Тут шасси тяжело ударяется обо что-то, вижу мелькнувшую в окне зелень хвои, натягиваю плечами ремни, бросаю голову на колени, на сложенные руки, зажмуриваюсь, жду удара. На мгновение проносятся в сознании лицо жены, сына, матери, и… мне становится так стыдно, будто в лицо плеснули горячей водой. Самолет самым нормальным образом пробежал по заиндевевшей траве к березовому леску и уперся кабиной и крыльями в кусты. Уперся мягко и, я бы даже сказал, нежно.
Летчик, капитан Иваненко, с бледным, но спокойным лицом поднимается с сиденья. Руки у него, однако, дрожат, и папироска, которую он хочет взять из коробки, падает на пол. По посадочной площадке к машине во весь опор несется автомобиль с красным крестом. Напрасно! Все благополучно, как говорится, отделались легким испугом.
Нас, прилетевших с горячего фронта, тут, на перегонной базе, организованной совсем недавно, принимают необыкновенно радушно, тепло. Появляются и горячая пища, и горячительные напитки. Хорошая жизнь! Одна беда, завтра праздник, и все машины у них в разгоне. В гараже только старый грузовичок, никогда никуда за пределы аэродрома у них не выезжающий. Мы долго и настойчиво упрашиваем начальника базы дать нам этот грузовичок до Москвы. Он колеблется.
— Ну куда вам торопиться?.. Вы знаете хоть, где вы сели? Это же самые чеховские из всех чеховских мест. Переночуйте, завтра сам свожу вас туда, а?.. Там все сохранилось. Даже скворечня есть, на которой надпись «Питейный дом». Сам Антон Павлович делал, ну?
Все это, конечно, безумно интересно, и нам, разумеется, хочется посмотреть историческую скворечню.
Но ведь Москва-то рядом. Мы с августа не видели своих жен и сыновей. И как только этому инженер-майору не стыдно держать нас здесь!
— Ну езжайте, что с вами поделаешь! — машет рукой начальник базы. — Только если будете куковать ночь в дороге, я не отвечаю.
Шофер на этом чахлом грузовике — молодая женщина, тоненькая, очень бледная. Еще на базе она признается, что сама боится этой проклятой машины и что от нее, от стервы, всего можно ожидать.

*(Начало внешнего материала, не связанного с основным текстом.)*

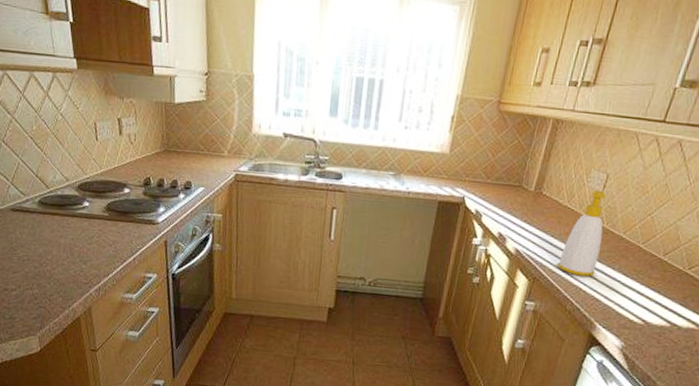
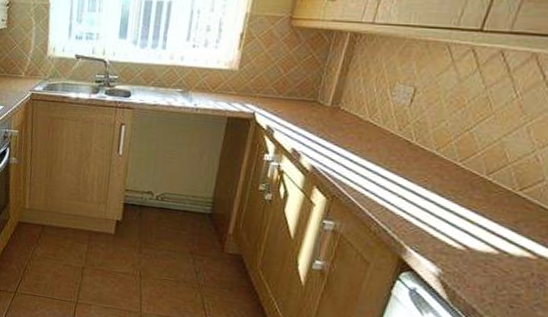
soap bottle: present [557,190,606,276] -> none [359,105,414,196]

Кованов садится за руль, а шофер, сидя возле него, сейчас же засыпает.
Большой салют
И вот мы едем. Дрянная машина, но все-таки лучше, чем наш ковер-самолет. Пронзительный ветер порывами бросает в глаза сухую, колючую снежную крупку. Солнце, огромное, рыжее, медленно погружается за горизонт, зыбко освещая озябшие печальные поля. Торопливо сгущаются ранние осенние сумерки. И вдруг на горизонте, там, где Москва, мы видим красноватое мерцание, а потом потемневшее небо оказывается вкривь и вкось перечеркнуто пестрыми разноцветными огнями.
Весь горизонт освещается необыкновенным трепетом прозрачных чистых звезд. Кажется, что какой-то великан приподнимает над столицей густеющую темноту, приподнимает и опускает. Мы уже догадались — это же салют, который впервые доводится видеть.

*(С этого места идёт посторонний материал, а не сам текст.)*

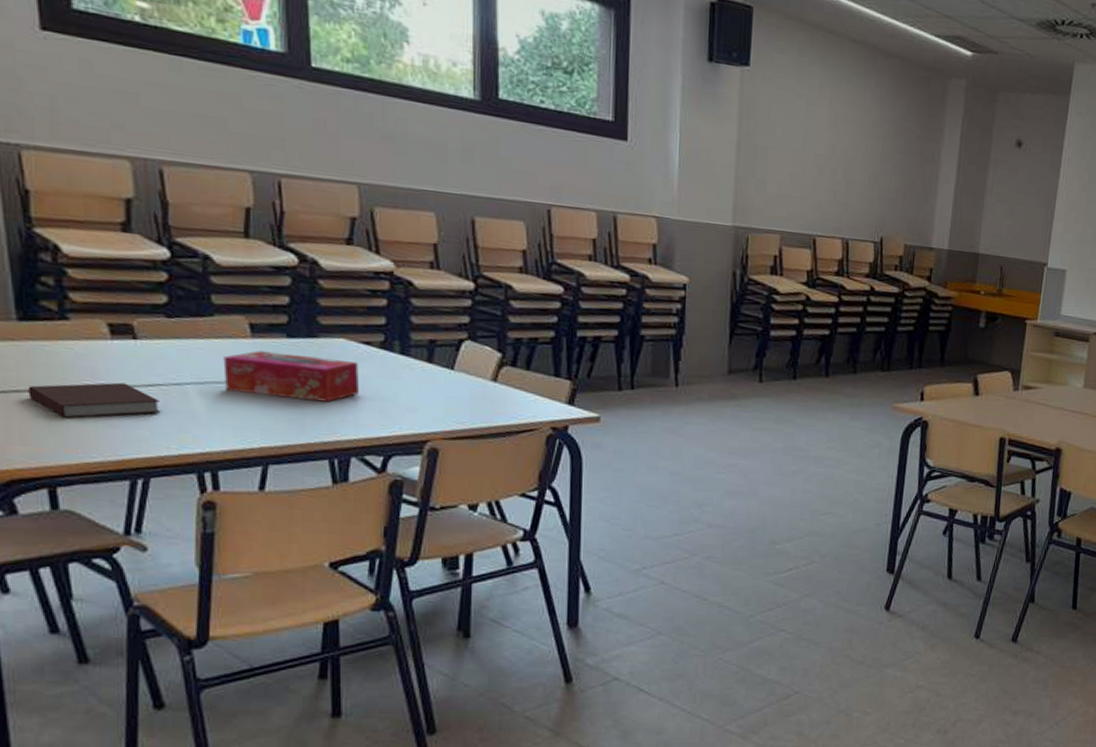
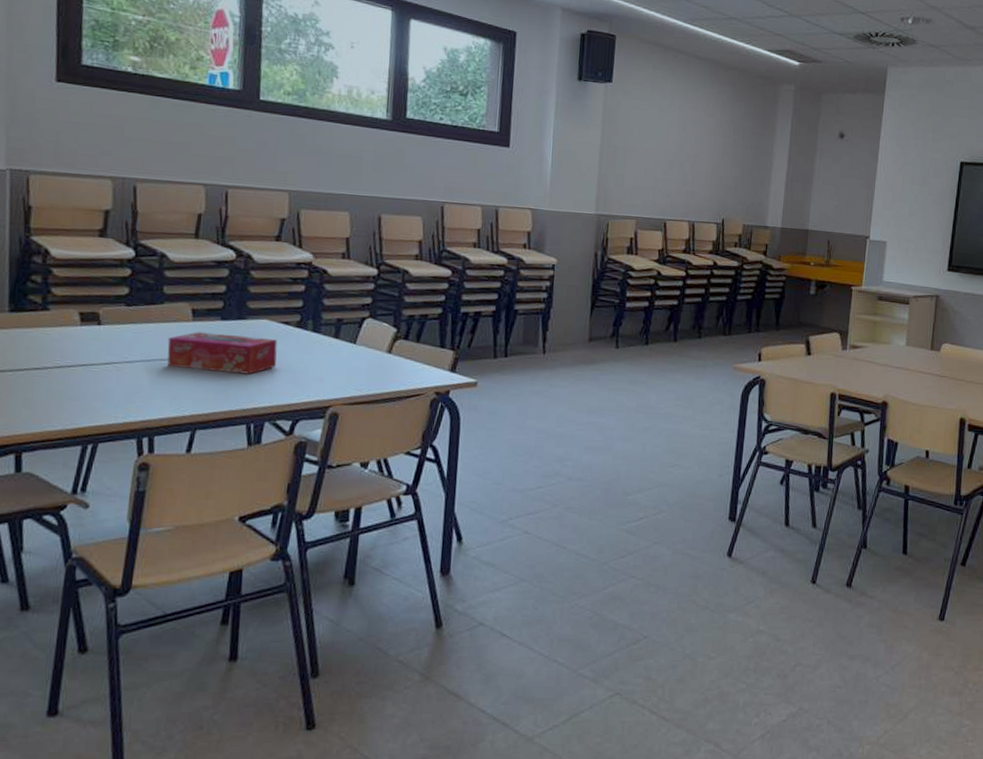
notebook: present [28,382,161,418] -> none [9,361,114,393]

Кого же приветствует сегодня Москва в канун праздника? Неужели взят Кривой Рог, а мы зеваем это событие?
Считаем залпы. Двадцать второй… двадцать третий… двадцать четвертый… двадцать пятый… Неужели я сбился со счета? Двадцать шестой… двадцать седьмой…
Машина вдруг притормаживает. Из кабины высовывается Кованов. Он тоже удивлен необычным числом залпов. Что взято?
Первый же регулировщик у Подольска вместо обычных слов: «Товарищ майор, разрешите обратиться к водителю» — говорит совершенно не по-военному:
— Киев! Освободили Киев! Москва стреляла за Киев!
Видно, что ему приятно произносить слово «Киев». Здорово! Вот это подарок! Мы забываем о всех своих бедах — о воздушной аварии, о сыром ветре, о том, что каждый километр с машиной что-нибудь случается и приходится то менять шину, то возиться с мотором, го разгонять по шоссе машину руками, чтобы его завести. Скорее в Москву! В родную предпраздничную сутолоку!
Столица все ближе. Поток машин увеличивается. Праздник чувствуется даже здесь! В предместье, за контрольно-пропускным пунктом, под черной трубой репродуктора стоит толпа. Пока проверяют наши документы, мы слушаем, как из рупора, покрывая все дорожные шумы, течет знакомый, ровный, глуховатый голос, который, раз услышав, узнаешь потом среди тысячи голосов.